Gov Shivers seems like such an unlikely name for someone in leadership!

Edith was a hoot in the movie. Her biography, "Edith Head's Hollywood" is a fun read with lots of her drawings and studio photos. I have an article about her I saved from Vanity Fair and what was memorable was the row of bangs pinned to head forms in her closet, each longer in length that she would wear progressively through the month. I remember her appearances on Art Linkletter's House Party and she would talk about the stars and their costumes.

BrianB

Poseidon3 said...

BrianB, I've never seen "The French Line" (it seems as if it is NEVER aired on television!) Thanks for the heads up. It sounds like it is right up my alley. I recall reading about how at least one of Jane's costumes in it caused a scandal at the time. I have that Edith Head book and find her very fascinating as a person. Peculiar and distinctive and so driven to succeed, while also remaining sort of folksy! "Lucy Gallant" needs to be on DVD....! Where else can you see Jason Colby and Angela Channing together? LOL

BrianB said...

It's so funny about Jane Russell, apparently she was very religious but she looked like the fallen nun in The French Line production numbers!

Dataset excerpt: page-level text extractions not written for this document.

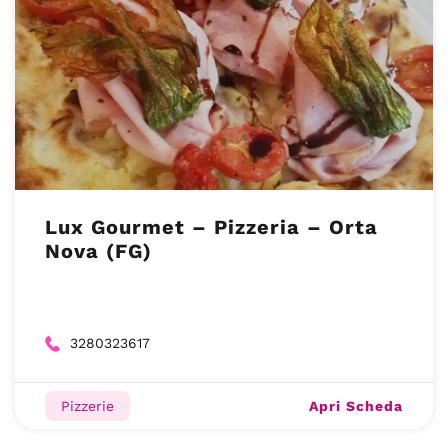
Lux Gourmet – Pizzeria – Orta
Nova (FG)
3280323617
Apri Scheda
Pizzerie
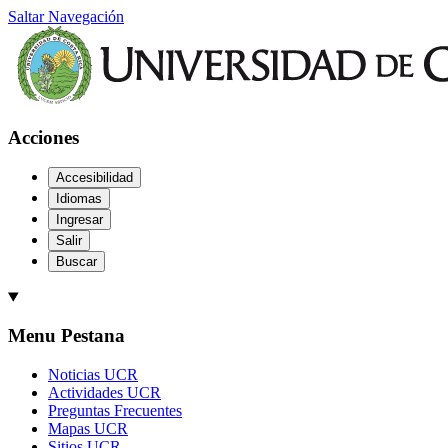
Saltar Navegación
Acciones
Accesibilidad
Idiomas
Ingresar
Salir
Buscar
Menu Pestana
Noticias UCR
Actividades UCR
Preguntas Frecuentes
Mapas UCR
Sitios UCR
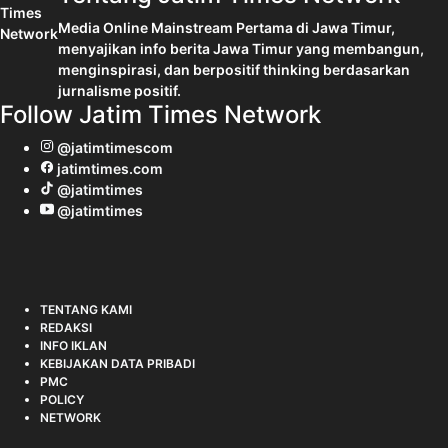
Media Online Mainstream Pertama di Jawa Timur,
menyajikan info berita Jawa Timur yang membangun,
menginspirasi, dan berpositif thinking berdasarkan
jurnalisme positif.
Follow Jatim Times Network
@jatimtimescom
jatimtimes.com
@jatimtimes
@jatimtimes
TENTANG KAMI
REDAKSI
INFO IKLAN
KEBIJAKAN DATA PRIBADI
PMC
POLICY
NETWORK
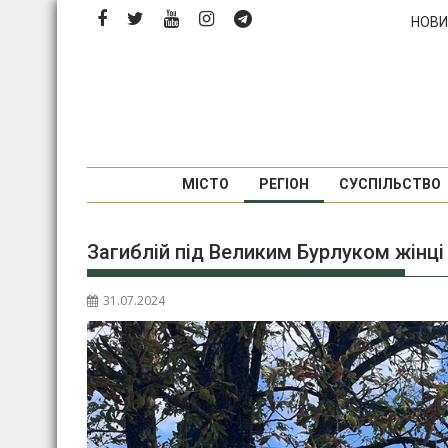
П
НОВИ
е
р
е
й
т
и
д
МІСТО
РЕГІОН
СУСПІЛЬСТВО
о
в
Загиблій під Великим Бурлуком жінці 
м
і
с
31.07.2024
т
у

I never watched The Colbys so I don't know what Jason's character was like but I hope he had a major set of nuts to keep up with Angela! I looked and Lucy Gallant is in the Bad Movies We Love book! There must be some kind of story about why it's not available on DVD.

BrianB

Poseidon3 said...

The Jane Russell role that I have trouble reconciling with her Christian experience is when she played the sleazy, tawdry mother of a rape victim in "The Born Losers." It's a scream....!

JAMES BYRNE said...

I actually enjoy watching Heston at his surliest, if you don't like him in this then avoid ARROWHEAD at all costs. Heston and Ronald Reagan were good friends, Ronnie married Jane Wyman and Nancy Davis in real life, but Heston married both of them within the space of two months in 1955. Heston and Nancy starred in the TV thriller BAILOUT AT 43,000 FEET in Oct, and late December LUCY GALLANT was released with Chuck and Jane arguing through the film while both strike it rich.

2 Sticks of Butter said...

Wyman was a serviceable actress and she was wonderful in JOHNNY BELINDA. But she lacked sex appeal as a leading lady. Far too starchy and prim to get one’s blood boiling.